Convivere con Fukushima

L’11 marzo 2011 l’incidente alla centrale nucleare giapponese. 180 mila le persone evacuate. A quattro anni di distanza, i progressi e le difficoltà nella messa in sicurezza dei reattori danneggiati e nella “normalizzazione” del territorio contaminato. Le conseguenze sui programmi nucleari dei vari Paesi
Fukushima

Quattro anni fa la costa orientale del Giappone venne colpita dal più grande terremoto che si ricordi nel Paese in epoca moderna. Subito dopo, di conseguenza, si scatenò un violento tsunami che distrusse città e villaggi uccidendo 18 mila persone.

Nel tratto di costa devastato da questo incredibile maremoto, di violenza superiore a qualsiasi previsione, si trovava anche la centrale nucleare di Fukushima con i suoi 4 reattori principali. Le procedure di sicurezza non avevano previsto che potessero arrivare onde colossali alte più di 10 metri, per cui le protezioni non riuscirono ad impedire l’allagamento dell’intera area, compresi i motori diesel che, in caso di emergenza, assicurano il raffreddamento dei reattori.

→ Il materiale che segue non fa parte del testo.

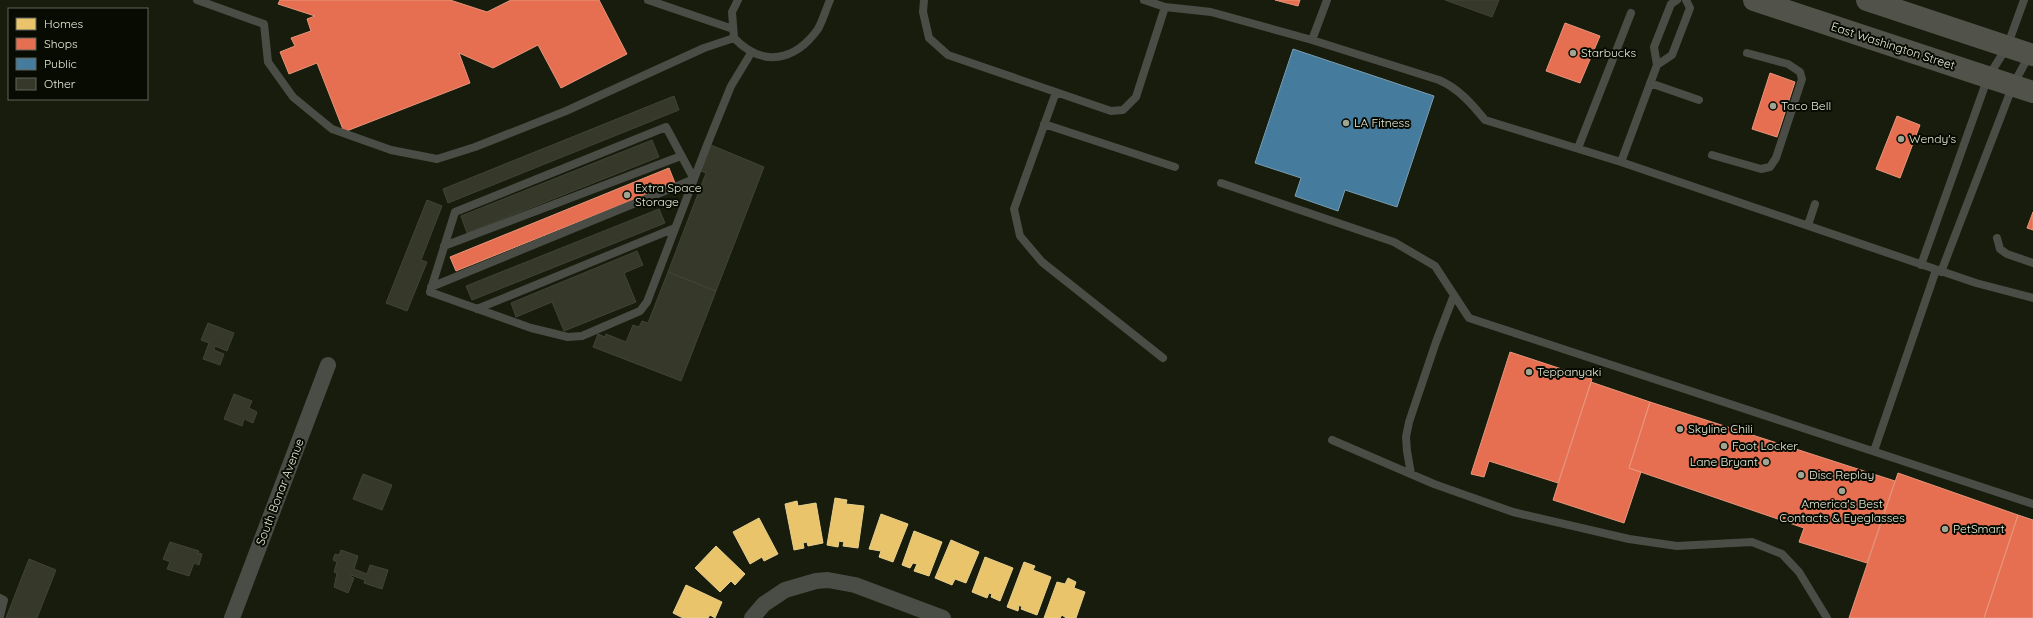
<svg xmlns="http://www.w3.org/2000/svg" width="2033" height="618" viewBox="0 0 2033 618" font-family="Quicksand,sans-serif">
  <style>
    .homes { fill: #e9c46a; stroke: #e8d08c }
    .shops { fill: #e76f51; stroke: #e7957a }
    .public { fill: #457b9d; stroke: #769db0 }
    .building { fill: #363929; stroke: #404336 }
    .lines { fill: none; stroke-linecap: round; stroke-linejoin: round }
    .lane { stroke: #4a4d46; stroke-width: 8 }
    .street { stroke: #4a4d46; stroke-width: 16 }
    .primary { stroke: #51534b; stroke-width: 22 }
    .poi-dot { fill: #9fa493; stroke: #080b02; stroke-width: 1.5 }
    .labels { text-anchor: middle; stroke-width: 4; stroke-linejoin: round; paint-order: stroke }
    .street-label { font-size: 12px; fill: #e7eddb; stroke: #080b02 }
    .poi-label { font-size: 12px; fill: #e7eddb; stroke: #080b02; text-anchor: start }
  </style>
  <rect width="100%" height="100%" fill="#181c0c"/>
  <path class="homes" d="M835,498L847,500L846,504L864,506L858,548L843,546L844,542L839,541L838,547L827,545Z
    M797,501L798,506L816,503L823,543L808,546L807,542L803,543L804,548L794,550L785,504Z
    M881,514L908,524L893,562L879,557L881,551L869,549Z
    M759,518L778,554L764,561L762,557L750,564L733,532Z
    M914,531L942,542L929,576L914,571L917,564L913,563L910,568L902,565Z
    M951,540L979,552L966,583L955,579L952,585L935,578Z
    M716,546L745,574L735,585L731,581L720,592L695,568Z
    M985,557L1013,568L1000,601L991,597L992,594L989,593L987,598L972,592Z
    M1024,562L1035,566L1033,570L1051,577L1037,615L1021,609L1022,607L1019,605L1018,611L1007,607Z
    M1068,578L1076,582L1074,588L1085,592L1076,618H1066L1062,615L1060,618H1044L1057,582L1065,584Z
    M686,585L722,602L715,618L710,615L708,618H683L673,613Z"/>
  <path class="shops" d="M280,0H450L487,12L511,0H599L627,54L561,88L538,45L493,68L459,53L470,83L344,132L317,63L289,74L280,52L295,46L291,38L311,31L307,19L315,16L278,4Z
    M1275,0H1300L1298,6Z
    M1565,23L1600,36L1580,83L1546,71Z
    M1770,73L1795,82L1777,137L1752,129Z
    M1897,116L1920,125L1900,178L1876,169Z
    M669,168L675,183L456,271L450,257Z
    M2033,212V230L2027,228Z
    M1510,352L1592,379L1558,483L1489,461L1484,477L1471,474Z
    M1591,382L1650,402L1629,468L1641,472L1624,523L1553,500Z
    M1650,402L1895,481L1867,563L1799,542L1804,528L1629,468Z
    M1898,473L2018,515L1984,618H1849Z
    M2018,515L2033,520V618H1984Z"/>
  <path class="public" d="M1293,49L1434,96L1397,207L1345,190L1338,211L1295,196L1301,178L1255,163Z"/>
  <path class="building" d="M1445,0H1499L1492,17Z
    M674,96L679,110L448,203L443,189Z
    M652,140L659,157L467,233L461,216Z
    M711,145L764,167L716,291L668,272L706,173L701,171Z
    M427,200L442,206L421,260L427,262L407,311L386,303Z
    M659,209L665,223L472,300L466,286Z
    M637,251L643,265L624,273L636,302L564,331L552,302L516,317L511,303Z
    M668,272L716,291L681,381L593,347L598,334L605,337L606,334L626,342L633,325L639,327L642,321L648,323Z
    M208,323L234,333L227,351L215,346L214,350L224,354L220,365L203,359L209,343L201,340Z
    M234,394L252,401L249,408L257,412L253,423L244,419L242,426L224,419Z
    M363,474L392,485L382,510L353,499Z
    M170,542L199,551L198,553L202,554L199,565L194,563L189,576L167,569L170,562L163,559Z
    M341,550L358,556L354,569L367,574L370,565L388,570L382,589L364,583L365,580L351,575V577L354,578L348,593L334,587L337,573L334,572L337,562L333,560L335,554L339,555Z
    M29,559L56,570L37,618H6Z"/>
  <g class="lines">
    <path class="lane" d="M197,0L264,24L268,62L293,97L332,129L391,150L437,159L475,147L566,111L704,48L734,38
      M648,0L733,29
      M738,0L732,12L734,38C763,68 795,61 818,29C823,20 826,9 830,0
      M924,0L923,12L929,38L948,55L1111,111L1123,110L1136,97L1165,7
      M1144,0L1165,7L1211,12L1312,40L1439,80C1458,88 1472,104 1485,120L1621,162L1976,283L2033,298
      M1312,40L1327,0
      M1657,65L1672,55L1690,8L1686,0
      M1650,83L1699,100
      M1056,92L1014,209L1020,236L1042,262L1163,358
      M1044,124L1175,167
      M1578,148L1631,13
      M1712,155L1761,169L1770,167L1776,158L1802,79L1800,72L1788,64L1747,53
      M1621,162L1657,65L1654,47L1671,4L1677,0
      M1221,183L1394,242L1435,266L1469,318L2033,504
      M1808,225L1815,204
      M1997,238L2000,249L2007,254L2033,263
      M444,246L681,156
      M1921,265L1988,77L2007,47L2024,0
      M1941,272L2013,85L2030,54
      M431,287L694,179L666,127L455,212L430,292L531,328L568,337L582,336L640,311L647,302L707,145L731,86L751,53
      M477,309L675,228
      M1332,440L1434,484L1513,512L1629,539L1677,546L1752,542L1782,554L1799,572L1827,618
      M1874,451L1936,270
      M1411,474L1407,451L1406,437L1409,422L1436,342L1454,295
      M0,598L4,600L0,616"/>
    <path class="street" d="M232,618L328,365
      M752,618L764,604L785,590L816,581L828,580L855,585L943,618"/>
    <path class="primary" d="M1754,0L2033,92
      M1867,0L2033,55"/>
  </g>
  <g class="poi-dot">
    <circle cx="1573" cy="53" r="4"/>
    <circle cx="1773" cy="106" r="4"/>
    <circle cx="1346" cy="123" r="4"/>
    <circle cx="1901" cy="139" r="4"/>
    <circle cx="627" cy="195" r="4"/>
    <circle cx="1529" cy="372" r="4"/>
    <circle cx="1680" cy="429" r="4"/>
    <circle cx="1724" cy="446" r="4"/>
    <circle cx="1766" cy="462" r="4"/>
    <circle cx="1801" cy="475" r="4"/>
    <circle cx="1842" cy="491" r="4"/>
    <circle cx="1945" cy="529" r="4"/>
  </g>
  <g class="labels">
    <g class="street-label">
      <text transform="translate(1893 46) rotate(18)" y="4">East Washington Street</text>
      <text transform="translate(280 492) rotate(-69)" y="4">South Bonar Avenue</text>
    </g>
    <g class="poi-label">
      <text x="1581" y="57">Starbucks</text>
      <text x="1781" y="110">Taco Bell</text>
      <text x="1354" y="127">LA Fitness</text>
      <text x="1909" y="143">Wendy's</text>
      <text x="635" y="192">Extra Space<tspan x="635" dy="14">Storage</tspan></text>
      <text x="1537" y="376">Teppanyaki</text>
      <text x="1688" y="433">Skyline Chili</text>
      <text x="1732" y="450">Foot Locker</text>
      <text x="1758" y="466" text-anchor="end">Lane Bryant</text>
      <text x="1809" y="479">Disc Replay</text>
      <text x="1842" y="508" text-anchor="middle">America's Best<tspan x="1842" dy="14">Contacts &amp; Eyeglasses</tspan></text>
      <text x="1953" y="533">PetSmart</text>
    </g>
  </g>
  <rect x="8" y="8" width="140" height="92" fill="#080b02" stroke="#616559"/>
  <rect x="16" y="18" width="20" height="12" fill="#e9c46a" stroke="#616559"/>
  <text x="44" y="28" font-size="12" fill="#e7eddb">Homes</text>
  <rect x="16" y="38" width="20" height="12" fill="#e76f51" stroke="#616559"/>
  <text x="44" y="48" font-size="12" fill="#e7eddb">Shops</text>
  <rect x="16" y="58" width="20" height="12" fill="#457b9d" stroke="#616559"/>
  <text x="44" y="68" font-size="12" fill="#e7eddb">Public</text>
  <rect x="16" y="78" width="20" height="12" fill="#363929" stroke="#616559"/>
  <text x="44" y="88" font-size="12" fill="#e7eddb">Other</text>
</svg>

Per questa ed altre ragioni, il nocciolo radioattivo di tre dei reattori si fuse spargendosi all’interno degli edifici di contenimento, provocando una serie di esplosioni con rilascio incontrollato di materiale radioattivo nell’atmosfera. A complicare ulteriormente la situazione, si aggiunse il problema delle barre di uranio in quel momento presenti nelle piscine di stoccaggio fuori dai reattori, quindi senza protezioni adeguate.

La gestione dell’incidente, subito dopo il disastro, fu caratterizzata sia dall’eroismo degli operai addetti all’impianto (alcuni pagarono anche con la vita), sia da reticenze, errori ed omissioni, soprattutto da parte della società, la Tepco, incaricata di gestire il sito di Fukushima.

Nelle settimane successive, per ridurre i rischi per la popolazione, il governo giapponese decise di evacuare, in un raggio tra 20 e 30 chilometri dalla centrale, oltre 180 mila persone che, dopo 4 anni, nonostante il rischio si sia dimezzato, per la maggior parte non possono ancora far ritorno alle loro case, se non per qualche ora.

In questi anni si è svolto anche un gigantesco sforzo di bonifica, con asportazione dello stato superficiale, più inquinato, delle aree colpite dalla contaminazione: l’obiettivo è ridurre la radiazione ambientale ed evitare che i componenti radioattivi depositati sul terreno contaminino i prodotti agricoli e vadano ad inquinare le falde acquifere. I risultati non sono però incoraggianti, mentre l’ambiente è punteggiato dalle montagne di sacchi contenenti terreno radioattivo, che non si sa bene come smaltire.

Per quanto riguarda la centrale, nonostante gli sforzi la situazione non è sotto controllo: non si è ancora riusciti, con robot mobili, a penetrare dentro gli edifici più danneggiati per verificare la situazione del materiale radioattivo fuso e decidere una strategia di contenimento definitiva. Per mantenere bassa la temperatura dentro i reattori, si continua a pompare acqua di mare sugli impianti, acqua che va comunque smaltita e che in parte filtra nel terreno arrivando all’oceano. Per bonificare tutto si prevede che serviranno come minimo 30 anni.

La situazione è così difficile che si stanno ipotizzando soluzioni mai sperimentate, come realizzare una specie di cintura di ghiaccio, lunga qualche chilometro, nel terreno tutto intorno alla centrale distrutta, per evitare perdite di acqua contaminata in mare.

Il governo sta facendo il massimo per cercare di tornare alla normalità, ad esempio incentivando la vendita di prodotti agricoli provenienti dai terreni, a qualche distanza dalla centrale, in cui la radioattività è scesa a livelli normali, ma i giapponesi ancora non si fidano.

Subito dopo il disastro, in tutto il mondo venne avviata una profonda riflessione sulla sicurezza delle centrali nucleari, con revisione delle procedure e chiusura di alcuni impianti ormai troppo vecchi e insicuri. Passata l’emozione, però, le esigenze di produzione di energia, unite alla difficoltà di continuare ad utilizzare fonti energetiche inquinanti come il carbone, hanno portato molti paesi a rilanciare lo sviluppo di centrali nucleari con maggiori livelli di sicurezza.

Lo stesso Giappone ha in programma di costruire altri reattori, così come la Cina, la Gran Bretagna ed altri paesi. Francia, Svizzera e Stati Uniti hanno dichiarato che le loro centrali sono sicure. L’Italia ha confermato l’uscita dal programma nucleare col referendum del 2011, e sta completando i programmi di smantellamento delle vecchie centrali.